Segment Open

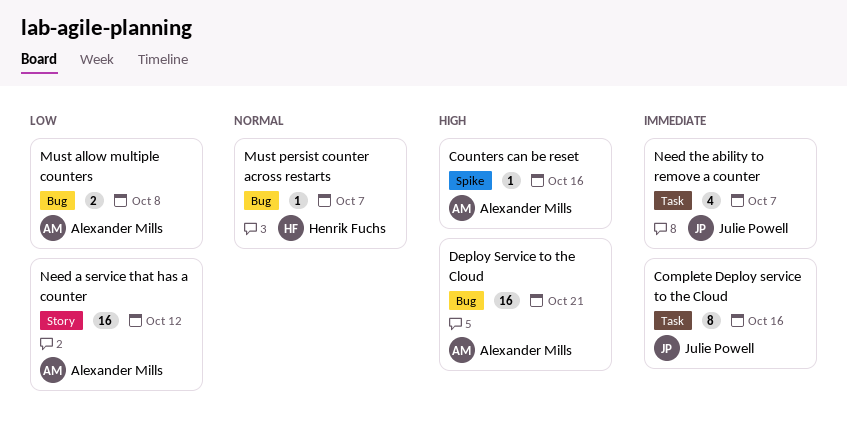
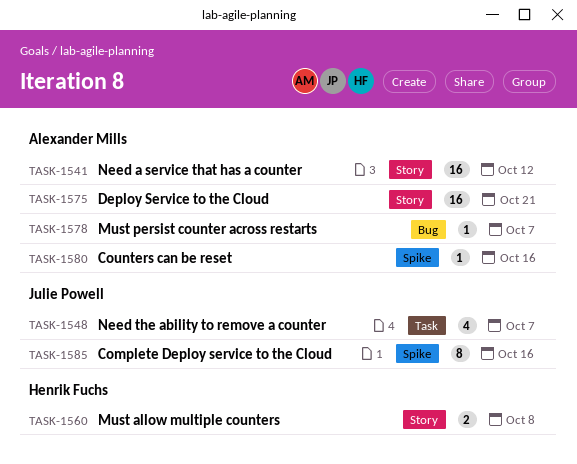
Complete Deploy service to the Cloud, label: Task -> Spike
Deploy Service to the Cloud, label: Bug -> Story
Must allow multiple counters, owner: Alexander Mills -> Henrik Fuchs
Must allow multiple counters, label: Bug -> Story
Must persist counter across restarts, owner: Henrik Fuchs -> Alexander Mills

Segment Closed

Give every record again exactly, apart from the pictures, which stay out.

Complete Deploy service to the Cloud, label: Task -> Spike
Deploy Service to the Cloud, label: Bug -> Story
Must allow multiple counters, owner: Alexander Mills -> Henrik Fuchs
Must allow multiple counters, label: Bug -> Story
Must persist counter across restarts, owner: Henrik Fuchs -> Alexander Mills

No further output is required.